● **Page extract**
-- Opening Marker --

Behind this round of funding are heavyweight players: Huangpu River Capital leading the investment, along with Meta affiliates, BYD, JD.com, and other industry giants.
This isn’t just another concept hype driven by capital. The big players’ real money reflects collective recognition of an “invisible treasure”—multimodal tactile data from the real world. They’re investing in Pasini’s core competitive advantage in data closed-loop.
The future market for embodied intelligence is vast. McKinsey predicts it will exceed one trillion dollars by 2030, spanning manufacturing, logistics, and service industries. However, the entire industry suffers from a “data hunger.” Gartner data shows that up to 80% of AI projects are delayed due to data quality issues. While data is abundant, high-quality tactile data that truly enables robots to “get hands-on” is extremely scarce.
Imagine you pick up a paper cup, a sponge, and a piece of iron with your hand—you can effortlessly apply three completely different forces. This is instinctive for humans, a muscle memory built from countless life experiences.
But for robots, this simple action is as difficult as climbing a mountain. They don’t know how much force to use—squeeze the paper cup to crush it, or grip the iron piece firmly? The subtle torque control behind this requires massive, high-quality data to “feed” and train.
Pasini stands out because it provides not just ordinary data, but a “definition right”—a standard that defines how robots perceive and interact with the physical world. This definition is built on three solid pillars.

-- Closing Marker --

● **Data to examine**

-- Opening Marker --

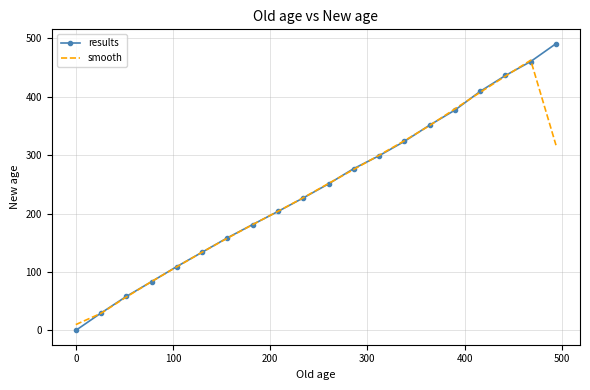

What is the sum of all smooth values?

4696.9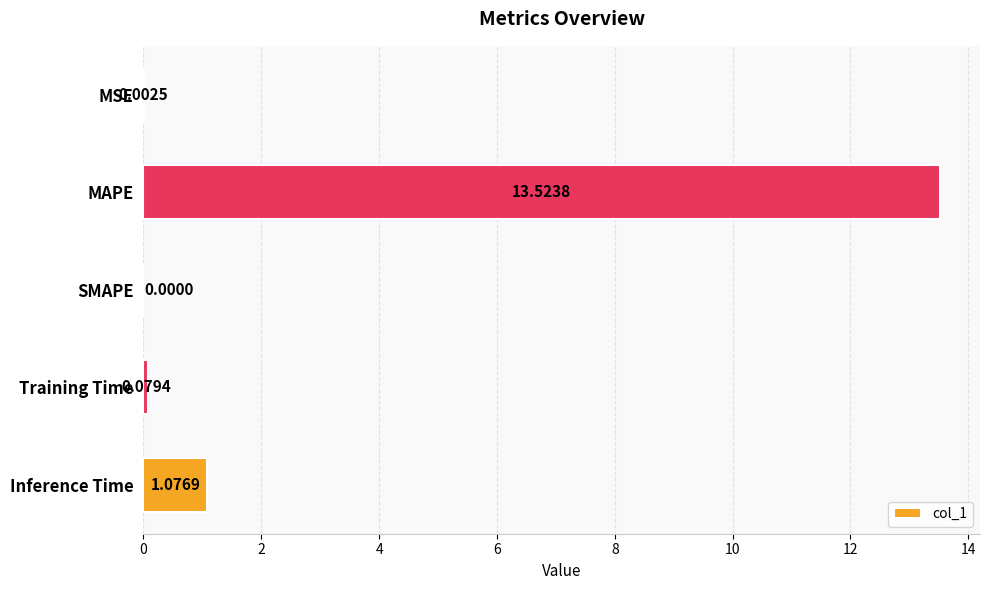

Which label corresponds to the largest value in the chart?

MAPE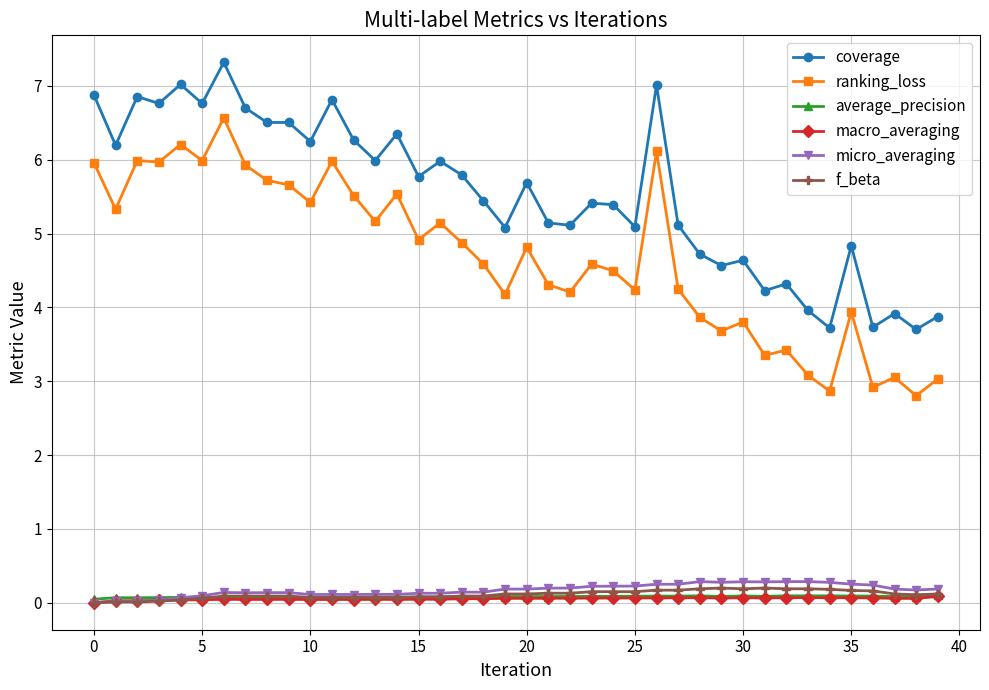

True or false: f_beta and coverage intersect in this chart.

False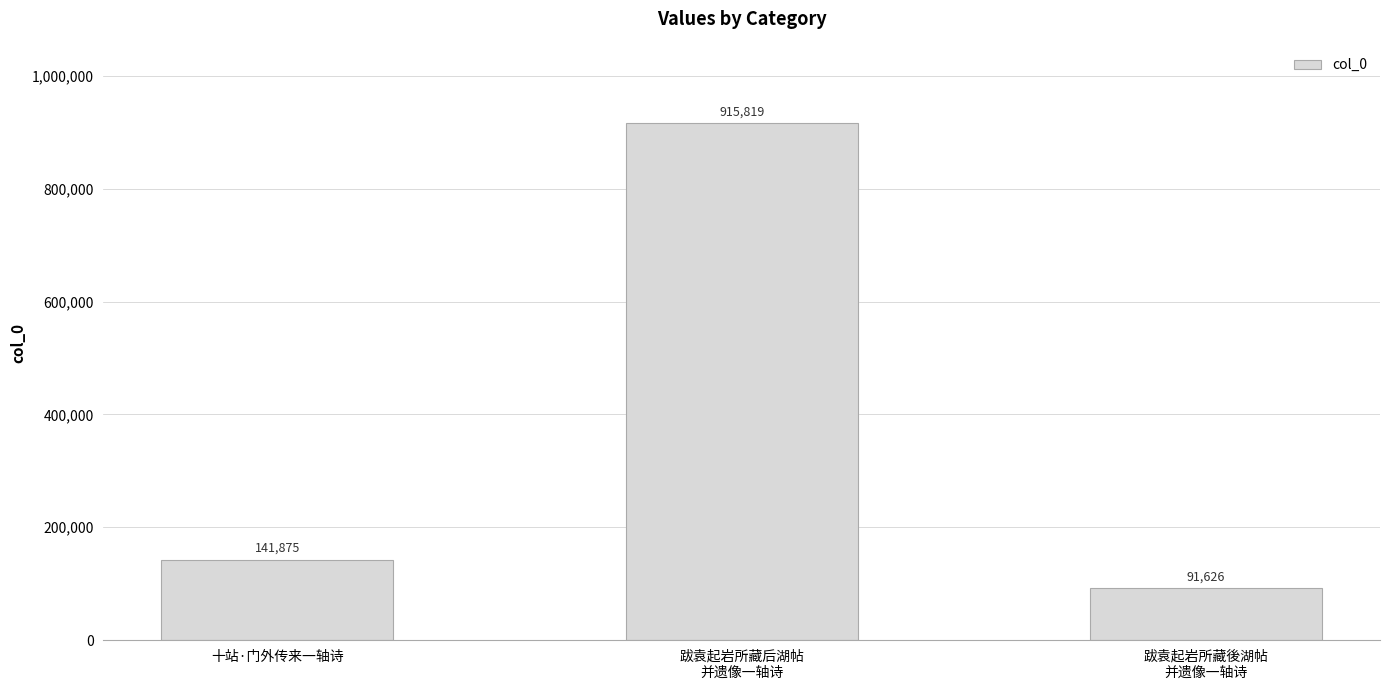

What is the change in value from 十站·门外传来一轴诗 to 跋袁起岩所藏後湖帖
并遗像一轴诗?

-50249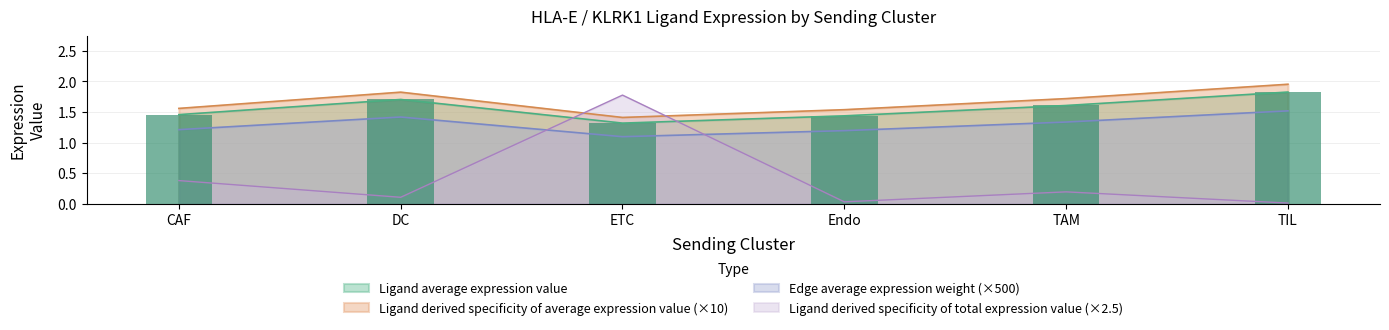

What is the total value across all series at Endo?

4.2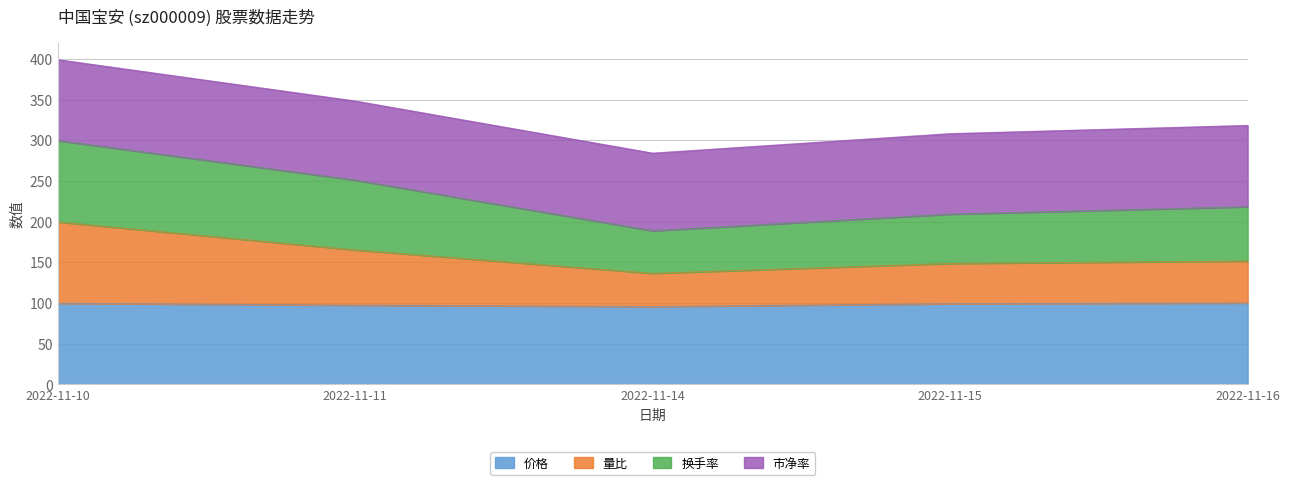

Between 2022-11-11 and 2022-11-16, which is larger?

2022-11-16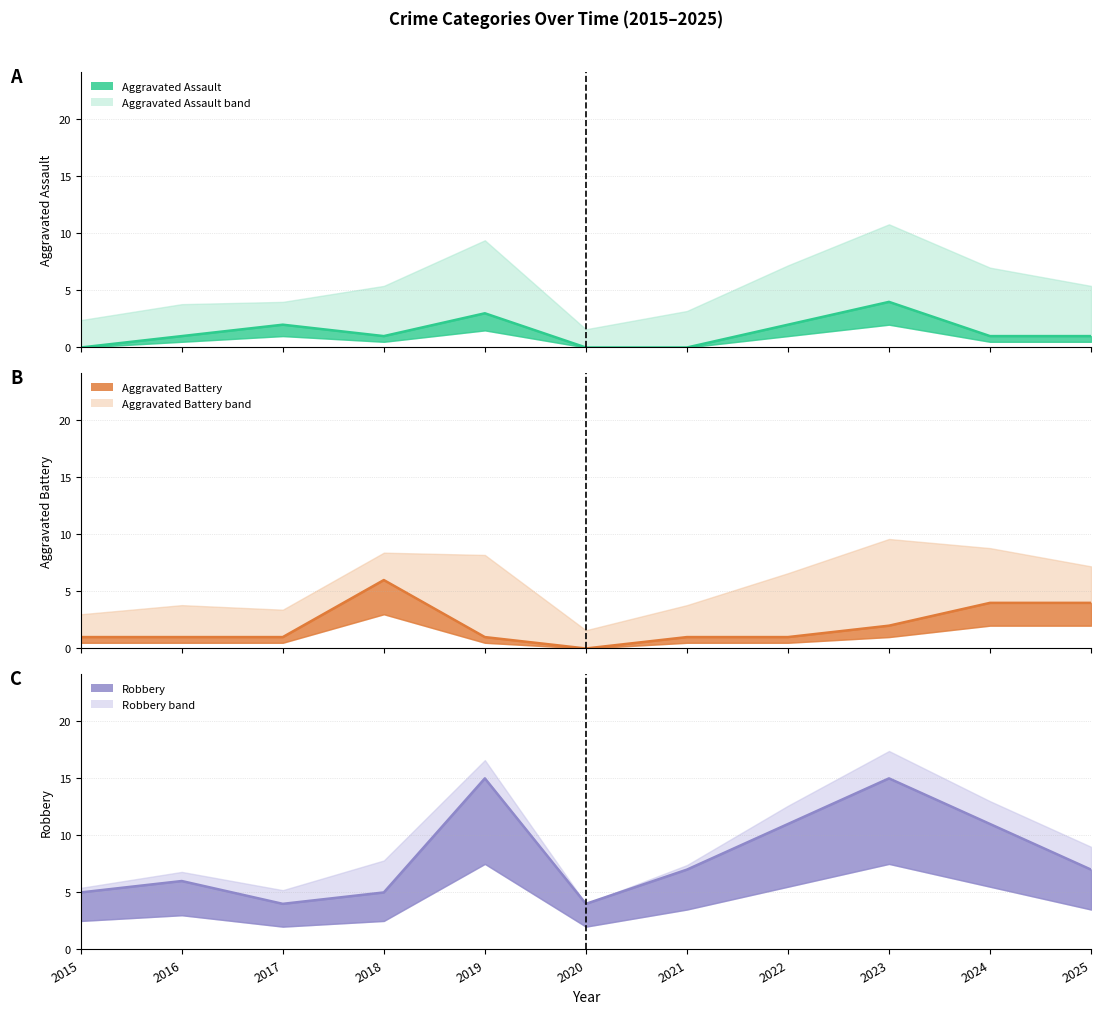

At which label does Robbery line first exceed 7?

2019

-- Closing Marker --

● **The problem**
Return, word for word, the portion of the article on robot tactile data that begins with "The future market" and ends after "is extremely scarce.".

● **Completed task**
The future market for embodied intelligence is vast. McKinsey predicts it will exceed one trillion dollars by 2030, spanning manufacturing, logistics, and service industries. However, the entire industry suffers from a “data hunger.” Gartner data shows that up to 80% of AI projects are delayed due to data quality issues. While data is abundant, high-quality tactile data that truly enables robots to “get hands-on” is extremely scarce.